Send completion received
client_1_command: ssh -n -o StrictHostKeyChecking=no -o ConnectTimeout=30 -o BatchMode=yes 172.31.13.34 'timeout 360 /bin/bash --login -c '"'"'FI_LOG_LEVEL=warn FI_EFA_USE_DEVICE_RDMA=0 /home/ec2-user/PortaFiducia/build/libraries/libfabric/pr10108/install/fabtests/bin/fi_rdm -p efa -E=9228 172.31.13.34'"'"''
client_1_stdout:
I think the failure is related. Need to look into further.
I agree that these changes broke the test. I think it might need some manual progression like how I had to add it to fi_rdm_multi_client. It looks like this test is just doing fi_rdm which goes through the main codepath and will have the second client hang while waiting to recv the oob socket from the server (the server only sends it once). Do you have any ideas for how to solve this problem?
OOB for multiple clients is handled in ft_accept_next_cleint
, which calls ft_reset_oob()
which in turns calls ft_init_oob()
. You can try adding a send inside ft_accept_next_client
after ft_reset_oob
is called.
@j-xiong how is this?
Looks good now. Let's see if CI would find any issue.
@shijin-aws can you share the AWS CI failure?
The same test failed again, looking at it now
So the test is run like this
server expects to get messages from 2 clients
fi_rdm -C 2 -p efa -E
client 1 and 2 comes and left and does ping-pong with server via (Just run the following command twice )
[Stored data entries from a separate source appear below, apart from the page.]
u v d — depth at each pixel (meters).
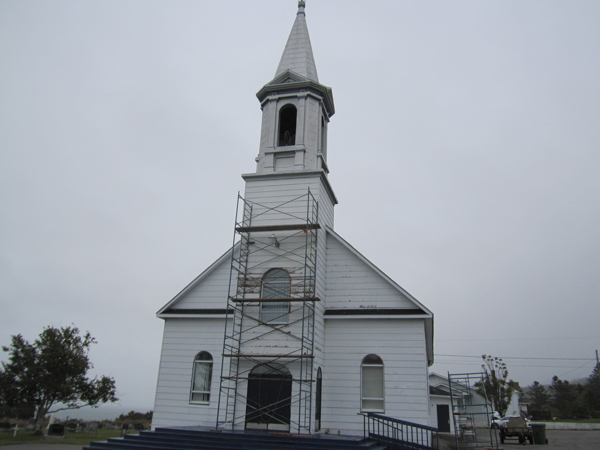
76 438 31.36
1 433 33.56
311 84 23.55
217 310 21.95
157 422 20.89
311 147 22.97
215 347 21.50
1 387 32.16
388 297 21.16
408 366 19.98
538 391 98.94
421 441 18.86
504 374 47.19
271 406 18.98
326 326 21.20
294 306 20.02
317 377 19.80
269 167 22.67
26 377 32.28
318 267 20.84
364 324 20.92
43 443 27.20
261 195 22.22
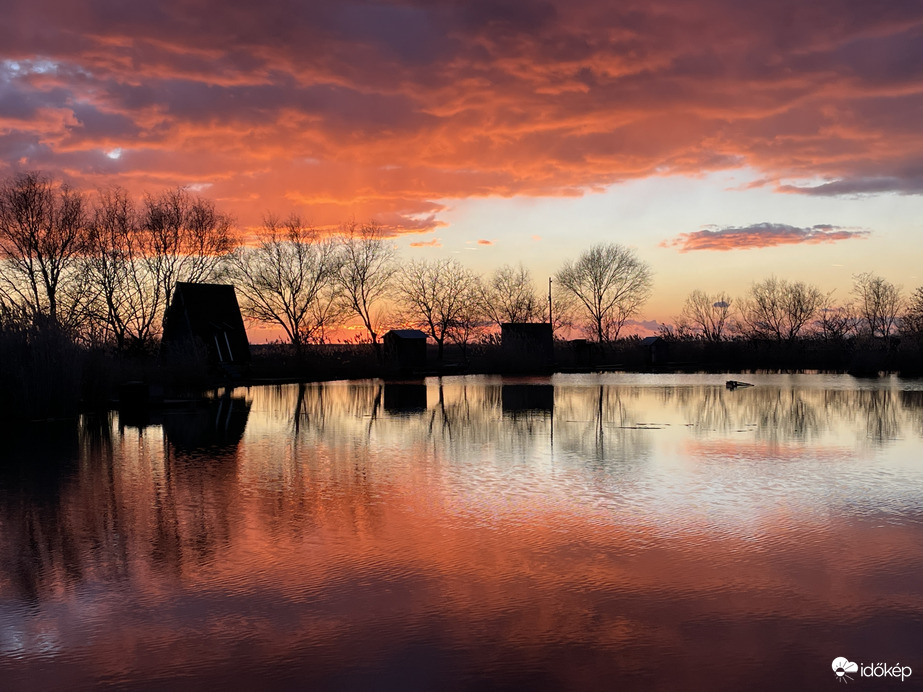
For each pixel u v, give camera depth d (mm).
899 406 26688
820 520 10023
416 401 30578
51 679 5648
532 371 61344
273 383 44812
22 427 21703
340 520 10172
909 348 54906
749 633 6324
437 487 12367
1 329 24500
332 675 5652
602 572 7906
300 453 16297
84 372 27531
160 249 50719
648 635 6301
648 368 64562
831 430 19797
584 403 28859
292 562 8352
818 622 6551
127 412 25406
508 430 20219
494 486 12414
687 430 19953
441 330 75625
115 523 10133
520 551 8680
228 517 10406
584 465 14477
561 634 6336
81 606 7109
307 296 62594
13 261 45188
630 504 11023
fi_rdm -p efa -E <server_ip>
The sever does OK when the first client comes and left
But when the second client comes it starts to get the error
ft_sock_recv(): common/shared.c:3951, ret=-107 (Transport endpoint is not connected)
I can reproduce the error with TCP provider as well
ubuntu@ip-172-31-39-234:~/PortaFiducia/build/libraries/libfabric/main/source/libfabric/fabtests$ fi_rdm -C 2 -p tcp -E
Waiting for message from client...
Data check OK
Received data from client: Hello from Client!
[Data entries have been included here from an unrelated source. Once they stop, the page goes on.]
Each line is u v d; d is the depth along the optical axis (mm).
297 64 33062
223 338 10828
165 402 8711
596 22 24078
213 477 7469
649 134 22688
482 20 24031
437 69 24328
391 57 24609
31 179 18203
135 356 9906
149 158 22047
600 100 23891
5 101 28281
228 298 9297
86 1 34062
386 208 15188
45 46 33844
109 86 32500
ft_sock_recv(): common/shared.c:3951, ret=-107 (Transport endpoint is not connected
So it looks the change broke the multi-client mode of fi_rdm
fabtests: Synchronize on Initialization fabtests/functional: Add manual init sync to fi_rdm_multiclient
Some providers (verbs ud) might require the server to be fully initialized before the client process calls getinfo with the server address. This causes a No Data Available error due to the fi_info call failing during initialization by not being able to find the name on the server. This is seen most often in cases where a socket (usually oob [out of band]) is initialized before getinfo in the ft_init_fabric sequence. Adding a sync only if an oob socket has been initialized to order the initialization correctly will prevent this from happening.
The syncronization is for client to start getinfo only after the server is done initializing everything.
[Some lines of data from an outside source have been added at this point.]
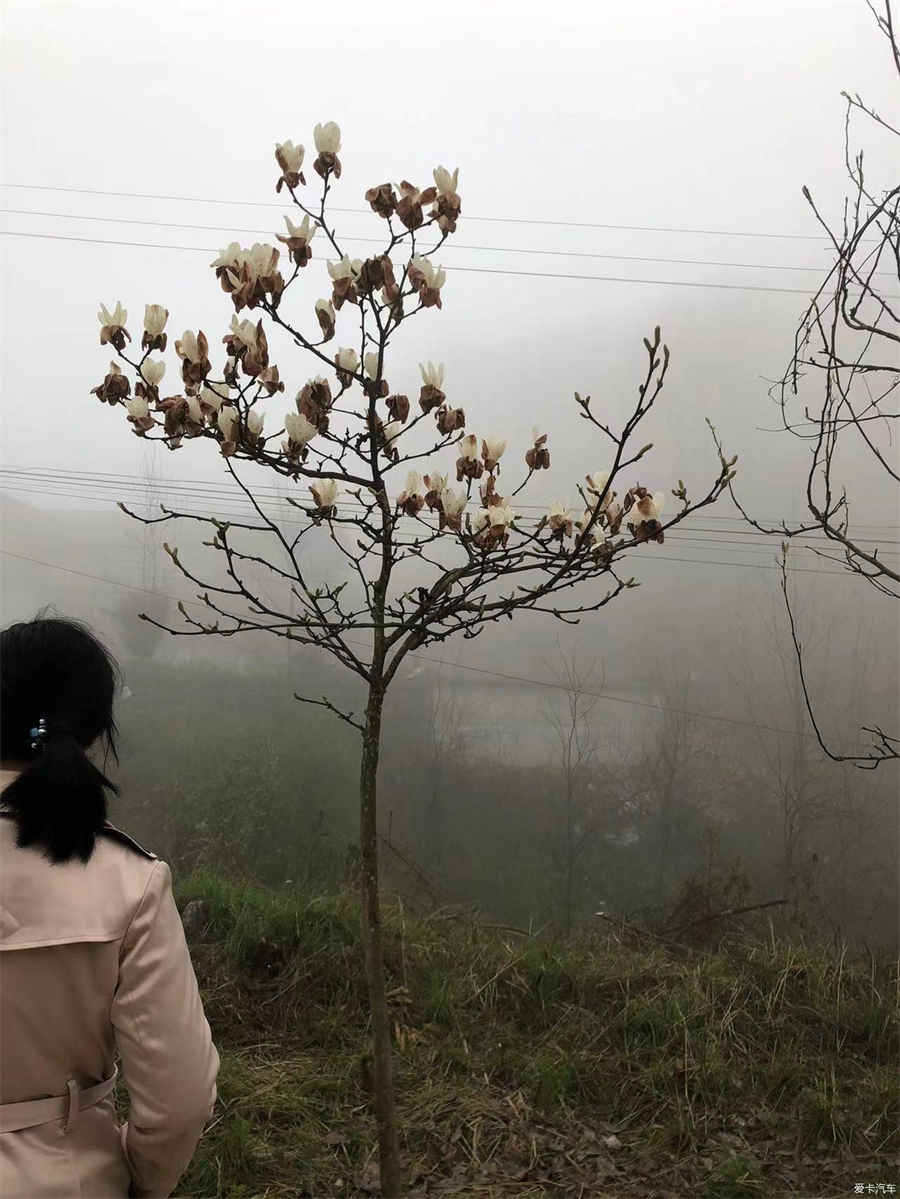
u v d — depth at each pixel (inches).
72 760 44.7
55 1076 42.7
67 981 42.2
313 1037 135.6
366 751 73.0
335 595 70.2
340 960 149.3
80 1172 42.3
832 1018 144.7
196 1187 101.0
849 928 594.6
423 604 69.9
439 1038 137.5
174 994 43.4
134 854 46.1
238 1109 114.4
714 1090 125.9
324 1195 101.3
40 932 41.9
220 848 525.7
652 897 639.8
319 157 62.1
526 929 197.5
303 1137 110.8
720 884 318.3
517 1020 145.0
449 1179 106.6
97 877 43.9
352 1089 122.9
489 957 162.4
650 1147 114.0
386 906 179.8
fi_rdm_multiclient test needs its client startup to have a manual sync since it does not follow the normal codepath of going through ft_init_fabric like the server and other tests do. This sync will only happen on the first client that connects because it is only necessary to give the server enough time to spin up all the resources. It is not necessary for future clients because the server has already started all of those resources.